Manusia dan primata lainnya juga menggunakan DNA virus yang telah diubah fungsinya untuk membantu regulasi hormon Yang mengontrol waktu kelahiran. Di sisi lain dari proses kehamilan, DNA virus nampaknya mengendalikan perubahan penting di mana sel-sel janin yang baru dibuahi berubah dari mampu membentuk struktur apa pun – termasuk sel-sel di luar tubuh janin, seperti plasenta itu sendiri – menjadi menjadi Dirancang untuk konstruksi janin itu sendiri. (Tahap ini terjadi beberapa hari setelah pembuahan, ketika embrio satu sel baru membelah berulang kali untuk membentuk blastokista yang terdiri dari beberapa ratus sel.)
Agar perubahan ini dapat sampai kepada kita, perubahan tersebut tidak hanya dapat terjadi pada tubuh hewan secara individu.
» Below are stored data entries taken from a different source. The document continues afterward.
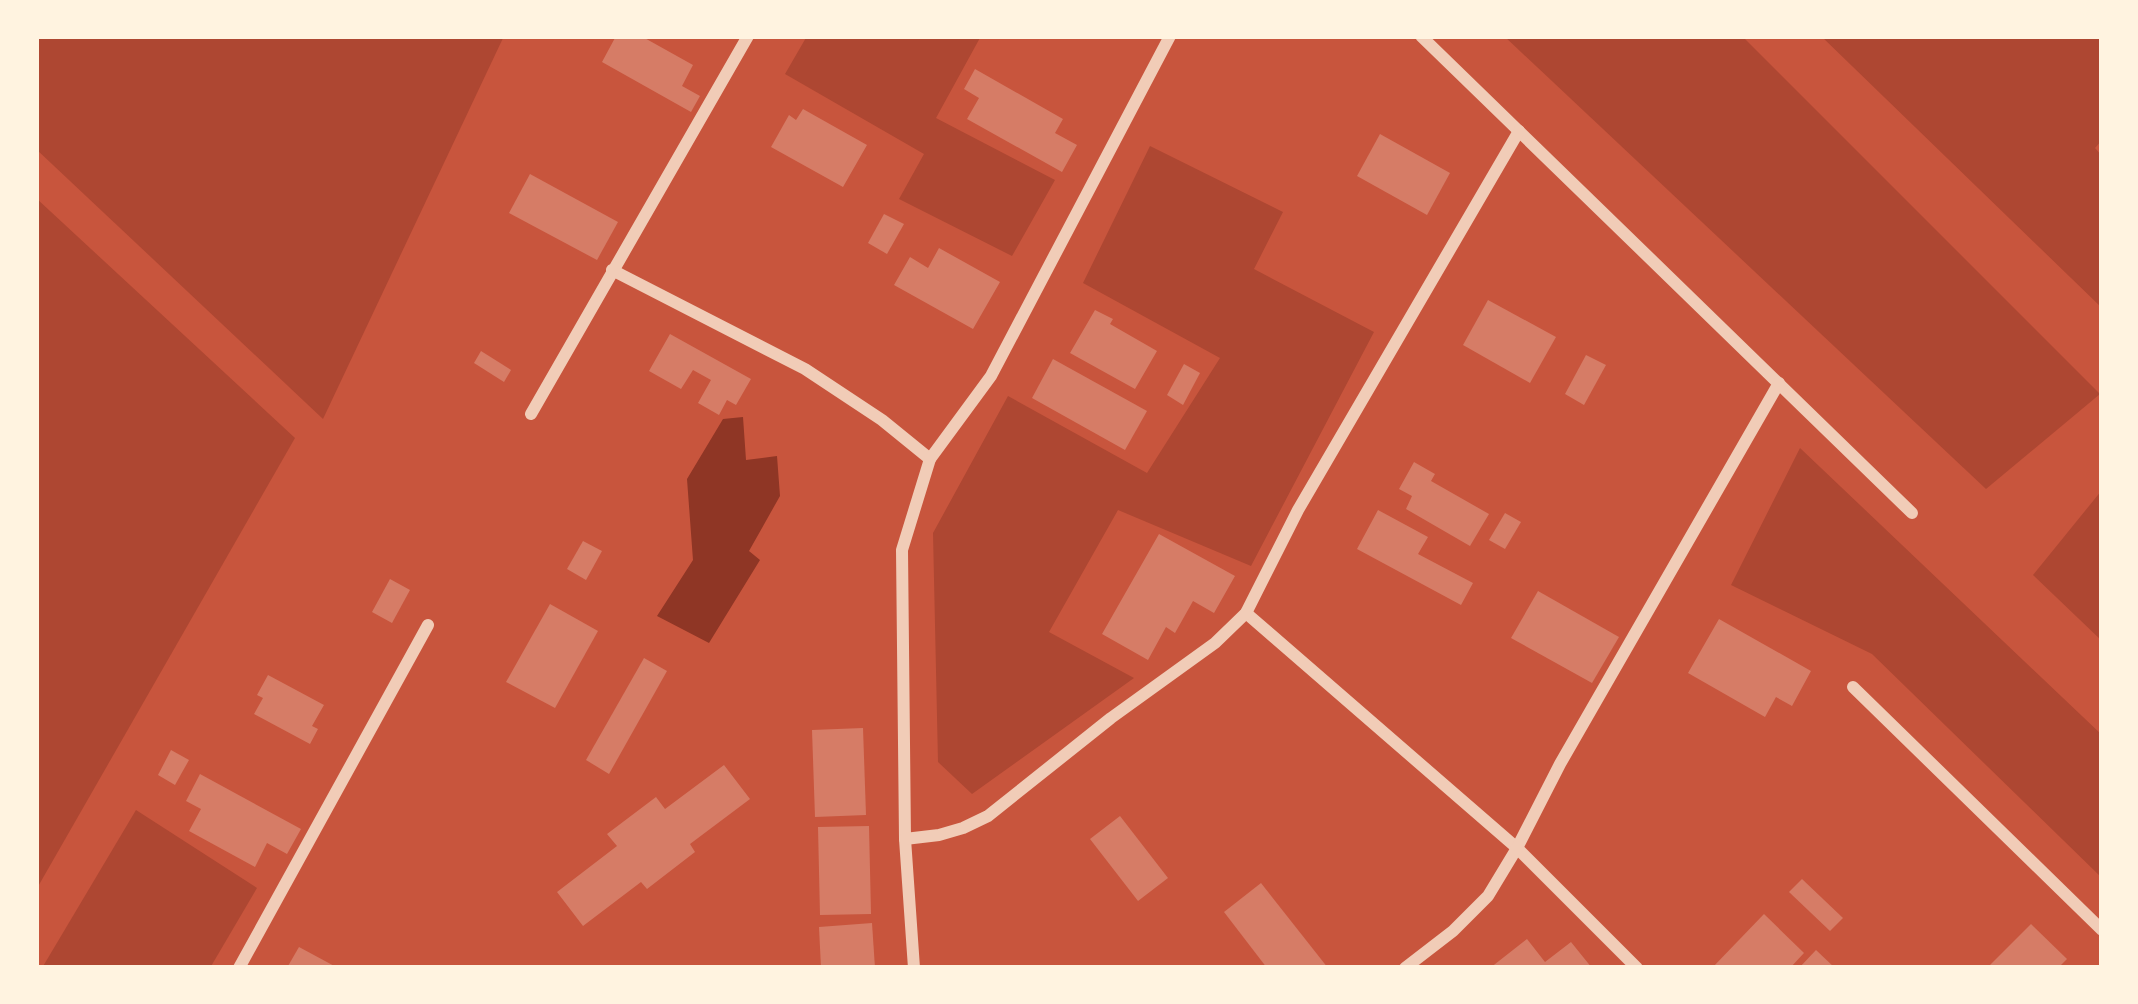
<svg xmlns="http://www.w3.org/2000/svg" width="2138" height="1004" viewBox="0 0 2138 1004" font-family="'Roboto Condensed',sans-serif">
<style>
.green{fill:#ae4732}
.water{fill:#8f3625}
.building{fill:#d67c66}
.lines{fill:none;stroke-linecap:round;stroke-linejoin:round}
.minor{stroke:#f1ccb7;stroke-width:12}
</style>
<rect width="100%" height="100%" fill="#c8553d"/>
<g class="green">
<polygon points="36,36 504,36 323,419 36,149"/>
<polygon points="807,36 981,36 936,118 1055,180 1012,256 899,199 924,154 785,74"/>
<polygon points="1504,36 1742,36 2100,394 1986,489"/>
<polygon points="1821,36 2102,36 2102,140 2095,148 2102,156 2102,308"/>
<polygon points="1150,146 1283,212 1254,269 1374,332 1251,566 1118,510 1049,632 1134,678 972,794 938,762 933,533 1008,396 1147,473 1220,358 1083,283"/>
<polygon points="36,198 295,438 36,890"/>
<polygon points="1800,448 2102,735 2102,878 1872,654 1731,585"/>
<polygon points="2102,490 2102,641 2033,575"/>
<polygon points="136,810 257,888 210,968 42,968"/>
</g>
<polygon class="water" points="743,417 746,460 777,456 780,496 749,551 760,560 709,643 657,616 693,560 687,479 723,419"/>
<g class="building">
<polygon points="616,36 641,36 693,65 682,86 700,96 691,112 602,62"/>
<polygon points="975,69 1063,119 1055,133 1077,145 1062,172 967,119 979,98 964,89"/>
<polygon points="803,109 867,145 843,187 771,147 789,115 796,120"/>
<polygon points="1380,134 1450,173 1427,215 1357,176"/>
<polygon points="530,174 618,222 597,260 509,213"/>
<polygon points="884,214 904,224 887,254 868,243"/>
<polygon points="939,248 1000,282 973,329 894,285 910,257 928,268"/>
<polygon points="1488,300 1556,337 1530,383 1463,345"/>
<polygon points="1095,310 1113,319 1110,324 1157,351 1135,389 1070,353"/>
<polygon points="670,334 751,379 736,405 727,400 719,415 698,403 711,380 693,370 681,389 649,371"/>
<polygon points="481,351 511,370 504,382 474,363"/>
<polygon points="1586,355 1606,365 1584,405 1565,394"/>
<polygon points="1053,359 1147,411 1125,450 1032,398"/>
<polygon points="1184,364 1200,373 1183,405 1167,395"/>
<polygon points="1414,462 1435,474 1431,481 1489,514 1470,546 1406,509 1412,496 1399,489"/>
<polygon points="1378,510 1428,537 1418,554 1473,583 1461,605 1357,549"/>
<polygon points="1505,513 1521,522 1505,549 1489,540"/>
<polygon points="1159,534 1235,576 1214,613 1193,601 1175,633 1166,627 1148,660 1102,634"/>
<polygon points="583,541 602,551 586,580 567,569"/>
<polygon points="390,579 410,590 392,623 372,612"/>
<polygon points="1538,591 1619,637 1592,683 1511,638"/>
<polygon points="550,604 598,631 555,708 506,682"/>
<polygon points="1719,619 1811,671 1792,706 1776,697 1765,717 1688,673"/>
<polygon points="644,658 667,671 609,774 586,760"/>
<polygon points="268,675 324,705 312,726 318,729 310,744 254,714 263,698 257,695"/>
<polygon points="863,728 866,815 815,817 812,730"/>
<polygon points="171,750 189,760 175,785 158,775"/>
<polygon points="724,765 750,799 690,844 695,852 647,889 641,882 583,926 557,892 617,846 607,834 656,797 665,809"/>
<polygon points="200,774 301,829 287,854 267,843 255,867 189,831 201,809 186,801"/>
<polygon points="1120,816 1168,878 1138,901 1090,839"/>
<polygon points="869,826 871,914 820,915 818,827"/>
<polygon points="1802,879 1843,918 1830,931 1789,892"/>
<polygon points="1261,883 1328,968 1267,968 1224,912"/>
<polygon points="1764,914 1804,953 1790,968 1712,968"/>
<polygon points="872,923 875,968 821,968 819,927"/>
<polygon points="2031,924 2067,959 2058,968 1987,968"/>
<polygon points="1527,939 1545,962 1571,942 1592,968 1490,968"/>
<polygon points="299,947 338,968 288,966"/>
<polygon points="1816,950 1835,968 1799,968"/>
</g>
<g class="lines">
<g class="minor">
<polyline points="1421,36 1912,513"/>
<polyline points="612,270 805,369 882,420 930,459 902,550 905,839 914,968"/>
<polyline points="531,414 748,36"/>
<polyline points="930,459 991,376 1170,36"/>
<polyline points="1246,613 1517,848 1637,968"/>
<polyline points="1853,687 2102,930"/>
<polyline points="905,839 939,835 963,828 988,816 1111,718 1215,643 1246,613 1298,510 1519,131"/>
<polyline points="239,968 428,625"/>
<polyline points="1405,968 1453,931 1488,896 1517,848 1560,764 1779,383"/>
</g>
</g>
<rect width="2138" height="1004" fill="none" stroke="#fff3e0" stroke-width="78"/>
</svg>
Mereka harus mencapai “garis benih” (germ line): a Kemajuan yang berpotensi abadi Sel sperma dan sel telur menyandikan – dan mengangkut – sel-sel yang membentuk tubuh individu.
Ghosh mencatat bahwa proses penularan, penggunaan kembali, dan transformasi ini tidak terbatas pada sejarah kuno spesies kita, namun masih terus berlangsung, dengan hasil di masa depan yang tidak diketahui. “Di masa depan, lebih banyak hal bisa terjadi pada DNA kita – kita tidak tahu,” kata Ghosh.
“Evolusi itu panjang,” katanya. “Ini adalah proses yang dinamis, bukan proses yang statis.”
Hak Cipta 2024 Nextstar Media Inc. semua hak selamat. Materi ini tidak boleh dipublikasikan, disiarkan, ditulis ulang, atau didistribusikan ulang.
“Pemikir jahat. Sarjana musik. Komunikator yang ramah hipster. Penggila bacon. Penggemar internet amatir. Introvert.”